Excerpted records ▸

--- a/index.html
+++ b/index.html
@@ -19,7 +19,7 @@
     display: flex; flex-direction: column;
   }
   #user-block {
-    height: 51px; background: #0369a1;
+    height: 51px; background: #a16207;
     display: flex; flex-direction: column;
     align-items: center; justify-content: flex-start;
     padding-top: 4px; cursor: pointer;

What to produce ▸ Say how many lines of the data include the word "background". Nothing other than the number should be given.

Expected answer ▸ 2